━━━━━ Information provided

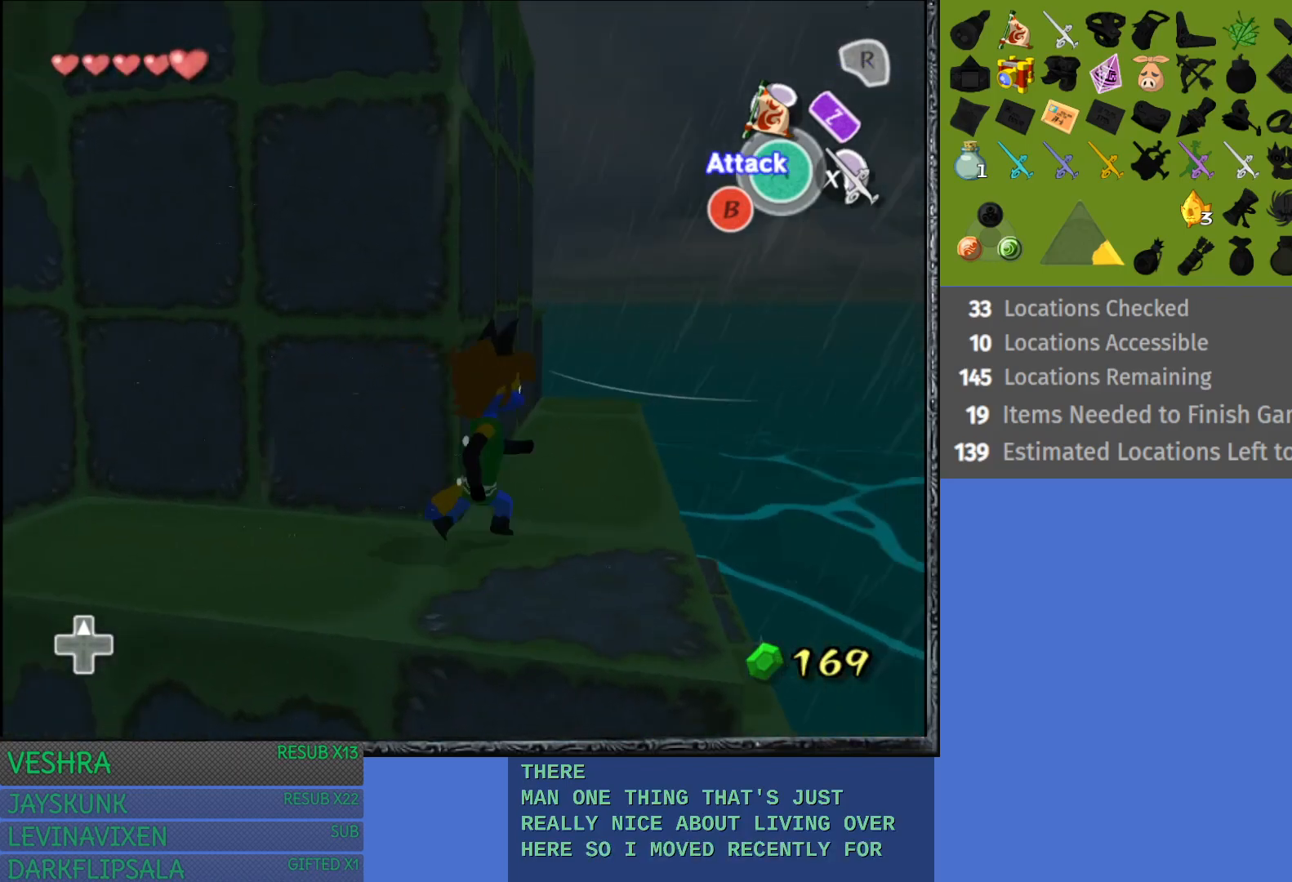
{"buttons": [], "left_stick": "up-left", "right_stick": "center", "events": [[50, "left_stick", "up"], [267, "left_stick", "up-left"]]}
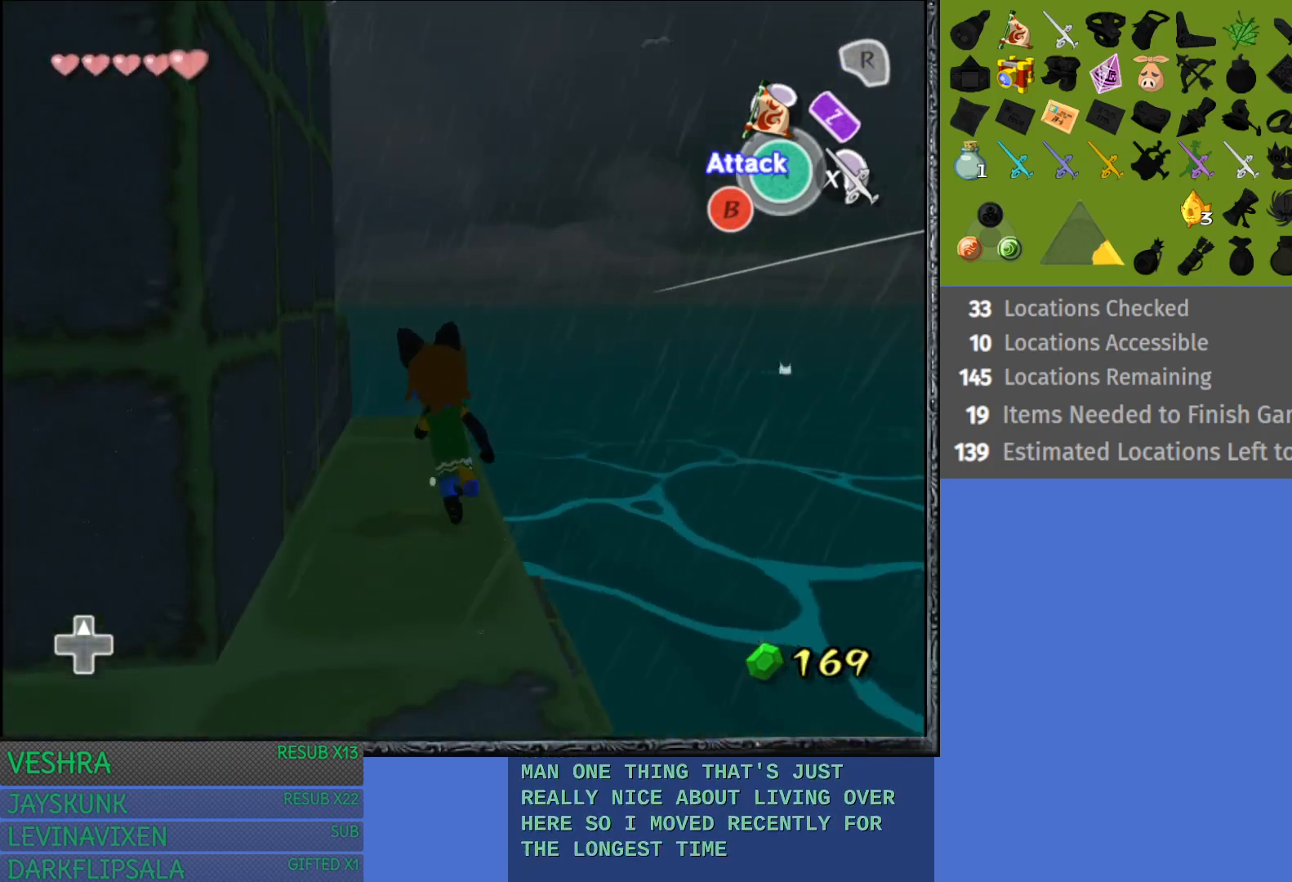
{"buttons": [], "left_stick": "up-left", "right_stick": "center", "events": [[17, "left_stick", "up"], [483, "left_stick", "up-left"]]}
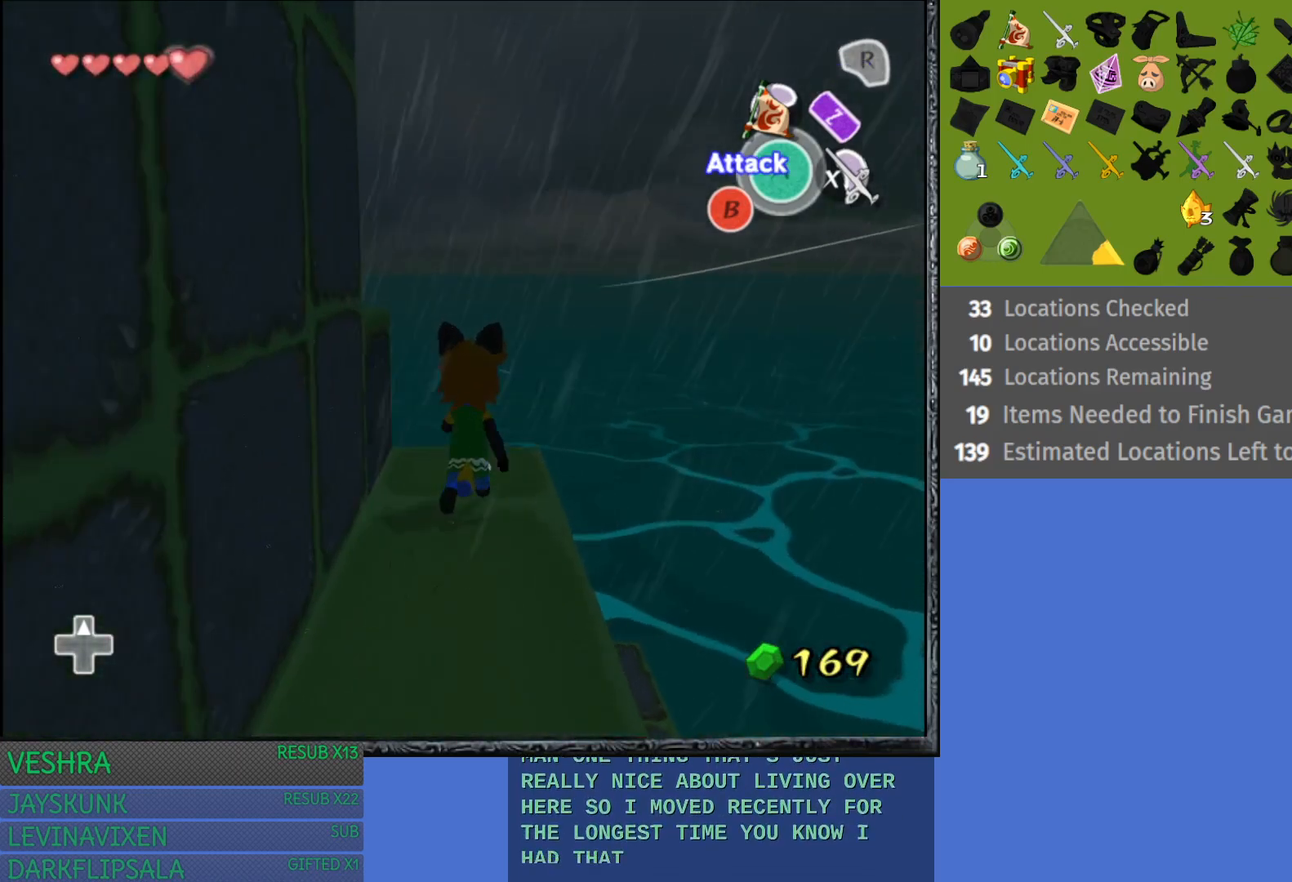
{"buttons": ["L1"], "left_stick": "center", "right_stick": "center", "events": [[100, "left_stick", "left"], [367, "L1", "down"], [383, "left_stick", "center"]]}
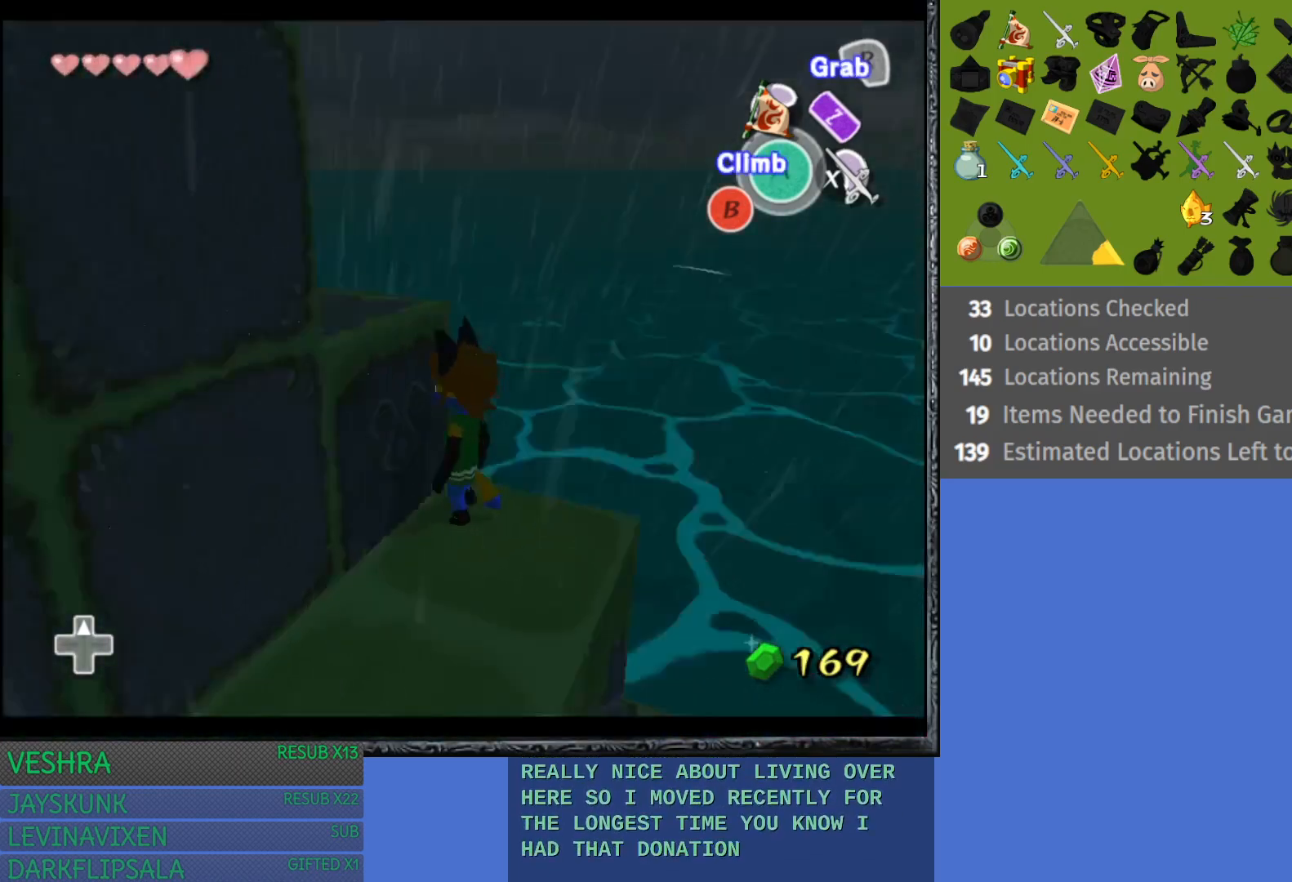
{"buttons": [], "left_stick": "center", "right_stick": "center", "events": [[283, "L1", "up"]]}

━━━━━━━━━━

Reproduce the lines above exactly, please, but not the pictures in them.

Answer space:
{"buttons": [], "left_stick": "up-left", "right_stick": "center", "events": [[50, "left_stick", "up"], [267, "left_stick", "up-left"]]}
{"buttons": [], "left_stick": "up-left", "right_stick": "center", "events": [[17, "left_stick", "up"], [483, "left_stick", "up-left"]]}
{"buttons": ["L1"], "left_stick": "center", "right_stick": "center", "events": [[100, "left_stick", "left"], [367, "L1", "down"], [383, "left_stick", "center"]]}
{"buttons": [], "left_stick": "center", "right_stick": "center", "events": [[283, "L1", "up"]]}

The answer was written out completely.